In the entries below, the word "Altes" appears on some lines. Copy each of those lines.

- Source data
● ● ●

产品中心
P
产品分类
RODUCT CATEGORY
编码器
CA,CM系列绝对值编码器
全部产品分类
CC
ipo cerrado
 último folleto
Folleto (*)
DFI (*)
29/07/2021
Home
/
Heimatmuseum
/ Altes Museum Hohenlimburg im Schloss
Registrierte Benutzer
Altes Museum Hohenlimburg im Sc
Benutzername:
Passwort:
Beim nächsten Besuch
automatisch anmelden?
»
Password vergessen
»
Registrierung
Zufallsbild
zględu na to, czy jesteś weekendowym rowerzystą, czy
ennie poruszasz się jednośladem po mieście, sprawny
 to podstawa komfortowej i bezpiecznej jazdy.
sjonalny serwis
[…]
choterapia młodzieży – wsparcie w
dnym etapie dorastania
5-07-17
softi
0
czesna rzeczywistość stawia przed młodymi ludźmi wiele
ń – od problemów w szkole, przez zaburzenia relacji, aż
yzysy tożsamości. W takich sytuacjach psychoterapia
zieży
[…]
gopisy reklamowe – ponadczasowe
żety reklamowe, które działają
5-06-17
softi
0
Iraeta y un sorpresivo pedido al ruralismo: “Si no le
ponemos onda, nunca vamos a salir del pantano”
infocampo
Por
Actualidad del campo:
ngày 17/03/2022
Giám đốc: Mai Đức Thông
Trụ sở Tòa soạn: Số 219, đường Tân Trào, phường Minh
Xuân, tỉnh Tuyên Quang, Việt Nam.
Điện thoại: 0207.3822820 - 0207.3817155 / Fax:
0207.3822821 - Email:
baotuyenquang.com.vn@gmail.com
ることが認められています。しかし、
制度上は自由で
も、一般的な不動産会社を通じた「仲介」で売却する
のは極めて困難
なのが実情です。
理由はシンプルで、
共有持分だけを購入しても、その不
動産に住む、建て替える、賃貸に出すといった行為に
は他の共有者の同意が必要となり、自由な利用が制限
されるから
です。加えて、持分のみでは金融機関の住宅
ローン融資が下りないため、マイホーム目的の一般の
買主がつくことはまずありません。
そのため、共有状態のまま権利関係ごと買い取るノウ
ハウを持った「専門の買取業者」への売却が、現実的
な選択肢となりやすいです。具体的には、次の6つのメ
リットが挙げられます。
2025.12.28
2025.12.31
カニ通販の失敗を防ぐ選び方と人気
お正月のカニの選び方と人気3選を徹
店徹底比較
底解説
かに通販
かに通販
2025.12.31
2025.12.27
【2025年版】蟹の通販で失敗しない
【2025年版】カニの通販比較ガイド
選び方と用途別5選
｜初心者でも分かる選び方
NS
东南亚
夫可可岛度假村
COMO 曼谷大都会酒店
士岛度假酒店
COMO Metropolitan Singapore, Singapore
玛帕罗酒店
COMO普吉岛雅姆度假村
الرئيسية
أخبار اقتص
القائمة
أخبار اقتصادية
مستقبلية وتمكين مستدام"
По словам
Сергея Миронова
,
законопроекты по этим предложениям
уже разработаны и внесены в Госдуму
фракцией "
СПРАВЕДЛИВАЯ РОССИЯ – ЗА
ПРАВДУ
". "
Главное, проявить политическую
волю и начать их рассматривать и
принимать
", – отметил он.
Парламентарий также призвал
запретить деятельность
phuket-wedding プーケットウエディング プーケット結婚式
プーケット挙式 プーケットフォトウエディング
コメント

● ● ●

- Reply
/ Altes Museum Hohenlimburg im Schloss
Altes Museum Hohenlimburg im Sc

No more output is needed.